Let $[a,b]$ be an interval in real line . Given any function $f:[a,b]\to \mathbb R$ and set $A \subseteq [a,b]$ of size $n+1$, there exists a unique polynomial $p_{f,A,n}(x)$ of degree $n$ such that $f(a)=p_{f,A,n}(a),\forall a\in A$. Such a polynomial is called the interpolating polynomial of $f$ with nodes $A$. Due to this, given $A\subseteq [a,b]$ with $n+1=|A|$, we can consider a linear map $X_{A,n} : C[a,b]\to C[a,b]$ such that $X_{A,n}(f)=p_{A,f,n}$ . Then $X_{A,n}$ is a continuous map and also a projection i.e. $X^2_{A,n}=X_{A,n}$. It can be shown that there is a constant $c$ such that $||X_{A,n}||_{\infty} \ge c \ln (n)$ for any set $A\subseteq [a,b]$ of size $n+1$, where $||.||_{\infty}$ is the $L^{\infty}$ operator norm induced from the $L^{\infty}$ norm on $C[a,b]$. Since $(C[a,b],||.||_{\infty})$ is a Banach space, it follows from Uniform boundedness principle, that given any sequence of subsets $\{A_n\}_{n=1}^\infty$ of $[a,b]$ with each $A_n$ having size $n+1$, $\exists f\in C[a,b]$ such that $||X_{A_n,n}(f) - f||_{\infty} $ does not converge to $0$.
This can be rephrased as: Given any sequence $\{A_n\}_{n=1}^\infty$ of subsets of $[a,b]$, with each $A_n$ of size $n+1$, there exists a continuous function $f$ on $[a,b]$ such that the sequence of interpolating polynomials $p_{f,A_n,n}(x)$ doesn't converge to $f$ uniformly on $C[a,b]$.

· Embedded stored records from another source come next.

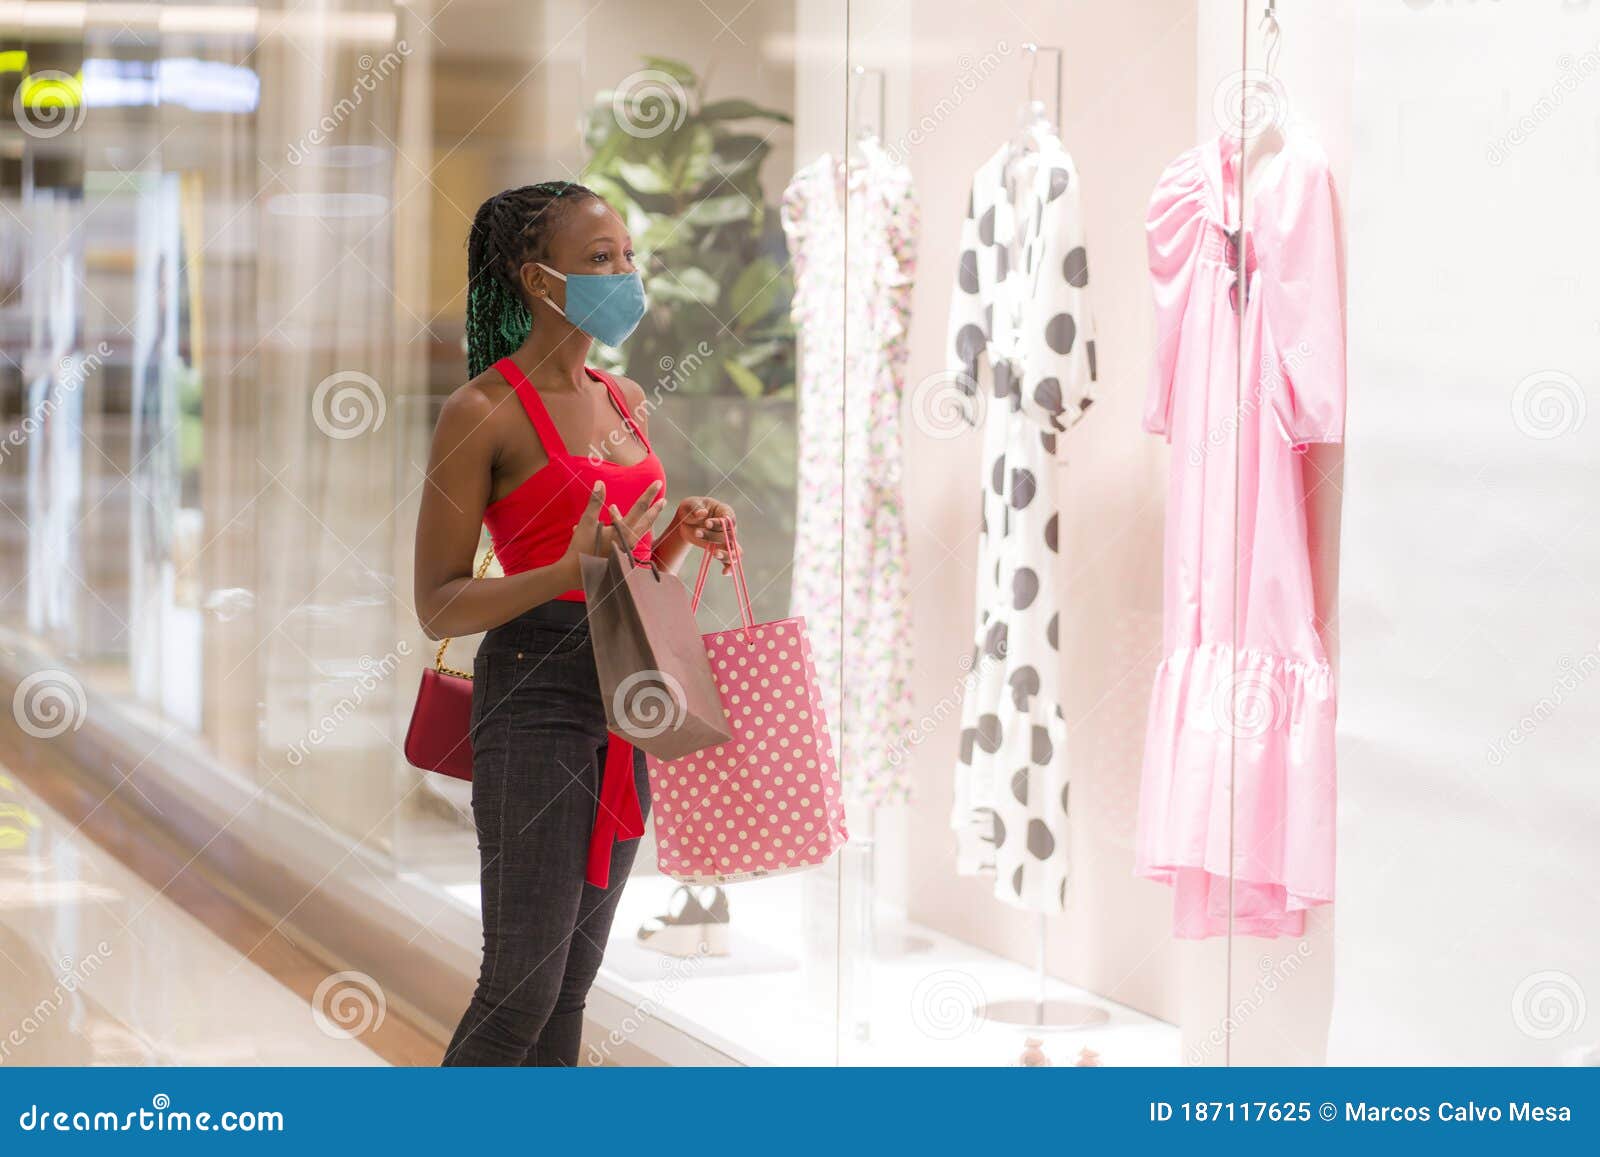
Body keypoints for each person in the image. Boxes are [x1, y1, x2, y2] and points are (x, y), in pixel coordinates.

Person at [414, 180, 735, 1066]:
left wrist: (675, 535)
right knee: (519, 985)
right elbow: (437, 599)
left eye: (629, 256)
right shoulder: (481, 410)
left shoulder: (626, 396)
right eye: (601, 260)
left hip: (631, 695)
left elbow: (629, 572)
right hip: (535, 692)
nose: (625, 274)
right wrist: (564, 569)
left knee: (571, 985)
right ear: (537, 279)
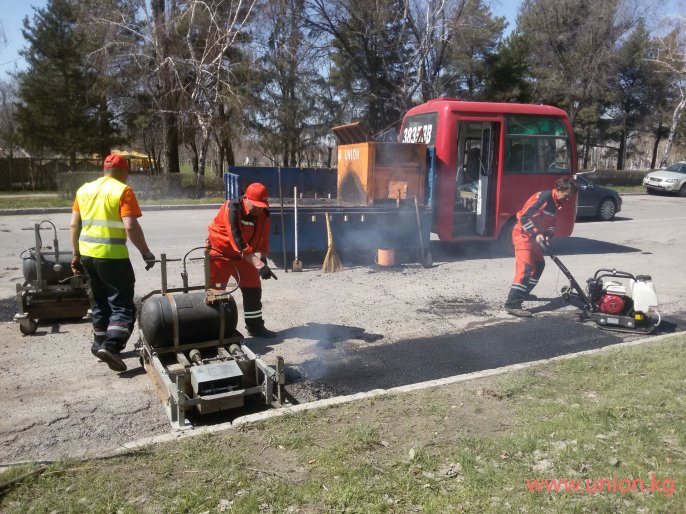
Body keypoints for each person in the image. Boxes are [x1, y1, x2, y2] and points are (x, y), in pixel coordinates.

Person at [70, 154, 156, 372]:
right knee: (122, 304)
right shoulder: (122, 191)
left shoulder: (84, 190)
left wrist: (76, 254)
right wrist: (145, 251)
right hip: (112, 257)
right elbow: (130, 225)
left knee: (100, 301)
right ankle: (111, 346)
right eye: (127, 173)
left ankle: (98, 344)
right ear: (122, 171)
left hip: (88, 255)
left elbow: (74, 225)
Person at [207, 182, 278, 338]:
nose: (259, 209)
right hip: (220, 254)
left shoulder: (263, 214)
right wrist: (258, 265)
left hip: (245, 258)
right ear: (246, 198)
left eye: (262, 205)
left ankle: (255, 327)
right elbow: (237, 242)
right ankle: (215, 332)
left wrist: (263, 258)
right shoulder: (231, 208)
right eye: (256, 205)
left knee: (253, 288)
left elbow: (263, 238)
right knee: (215, 294)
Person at [504, 176, 578, 318]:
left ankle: (524, 292)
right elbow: (524, 217)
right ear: (559, 189)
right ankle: (512, 304)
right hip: (523, 235)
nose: (567, 199)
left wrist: (547, 236)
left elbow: (550, 223)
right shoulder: (543, 198)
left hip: (534, 238)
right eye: (567, 196)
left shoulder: (556, 202)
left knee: (539, 265)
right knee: (525, 268)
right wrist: (536, 234)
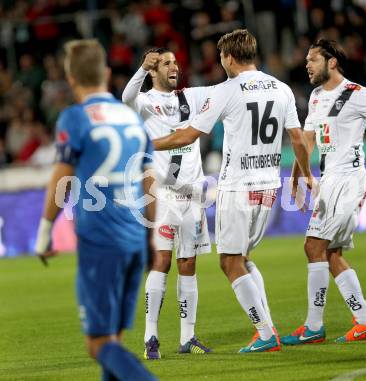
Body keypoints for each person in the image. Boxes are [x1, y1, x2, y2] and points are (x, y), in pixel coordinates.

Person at [151, 29, 314, 353]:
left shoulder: (226, 91)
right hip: (269, 186)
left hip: (238, 187)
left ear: (228, 57)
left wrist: (145, 144)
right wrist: (305, 175)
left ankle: (265, 332)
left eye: (221, 56)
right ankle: (267, 327)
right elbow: (298, 139)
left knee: (229, 262)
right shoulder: (281, 89)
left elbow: (186, 136)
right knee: (243, 258)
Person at [34, 39, 157, 381]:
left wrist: (44, 232)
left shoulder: (74, 118)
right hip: (134, 238)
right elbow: (150, 183)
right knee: (114, 339)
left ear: (71, 78)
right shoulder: (133, 119)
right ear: (105, 73)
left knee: (98, 344)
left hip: (100, 241)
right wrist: (150, 240)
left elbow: (62, 179)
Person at [281, 39, 366, 345]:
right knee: (322, 250)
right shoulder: (317, 96)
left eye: (313, 60)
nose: (307, 65)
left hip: (350, 182)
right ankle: (350, 323)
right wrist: (297, 178)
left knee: (317, 245)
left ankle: (322, 326)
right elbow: (306, 143)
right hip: (327, 181)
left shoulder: (358, 94)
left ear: (331, 62)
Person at [122, 47, 213, 359]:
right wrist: (140, 67)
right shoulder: (145, 102)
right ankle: (151, 337)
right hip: (164, 195)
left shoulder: (191, 98)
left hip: (194, 194)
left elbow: (223, 91)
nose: (175, 66)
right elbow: (125, 97)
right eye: (166, 63)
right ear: (153, 70)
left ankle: (188, 337)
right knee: (162, 260)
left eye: (176, 61)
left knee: (188, 263)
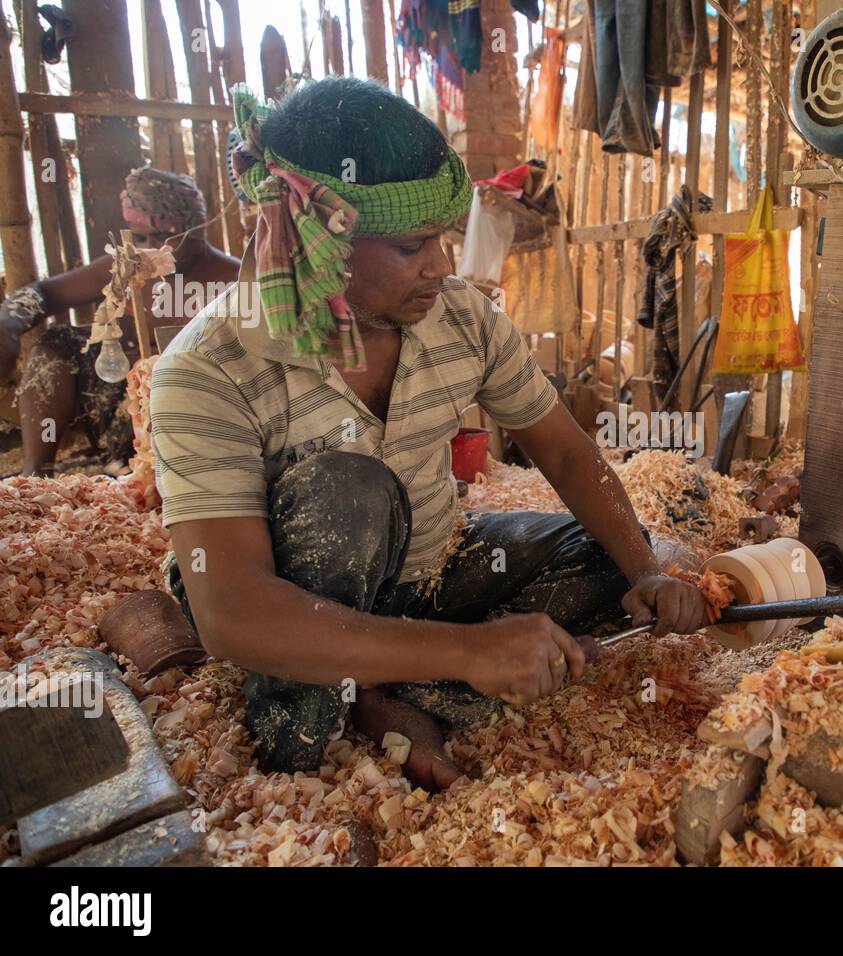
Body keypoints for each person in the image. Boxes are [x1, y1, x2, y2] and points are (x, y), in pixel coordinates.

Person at [149, 77, 710, 790]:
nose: (442, 266)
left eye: (442, 240)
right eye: (414, 246)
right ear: (317, 239)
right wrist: (469, 652)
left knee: (605, 553)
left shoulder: (461, 318)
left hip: (428, 576)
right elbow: (229, 610)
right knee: (347, 487)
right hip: (296, 609)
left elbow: (567, 453)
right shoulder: (206, 368)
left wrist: (646, 569)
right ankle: (312, 715)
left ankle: (392, 686)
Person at [0, 167, 239, 475]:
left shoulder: (234, 280)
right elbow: (45, 293)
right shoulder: (127, 266)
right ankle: (36, 474)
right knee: (56, 344)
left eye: (167, 237)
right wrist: (9, 323)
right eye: (140, 237)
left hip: (192, 411)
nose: (153, 249)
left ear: (198, 229)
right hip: (118, 411)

My question is the following: Does there exist a $p\in [1,\infty)$ such that the following holds: There exists a sequence $\{A_n\}_{n=1}^\infty$ of subsets of $[0,1]$, with each $A_n$ of size $n+1$, such that for every continuous function $f$ on $[0,1]$ , the sequence of interpolating polynomials $p_{f,A_n,n}(x)$ converge to $f$ in $p$-norm, on $[0,1]$ i.e. $||X_{A_n,n}(f)-f||_p\to 0,\forall f \in C[0,1]$ ?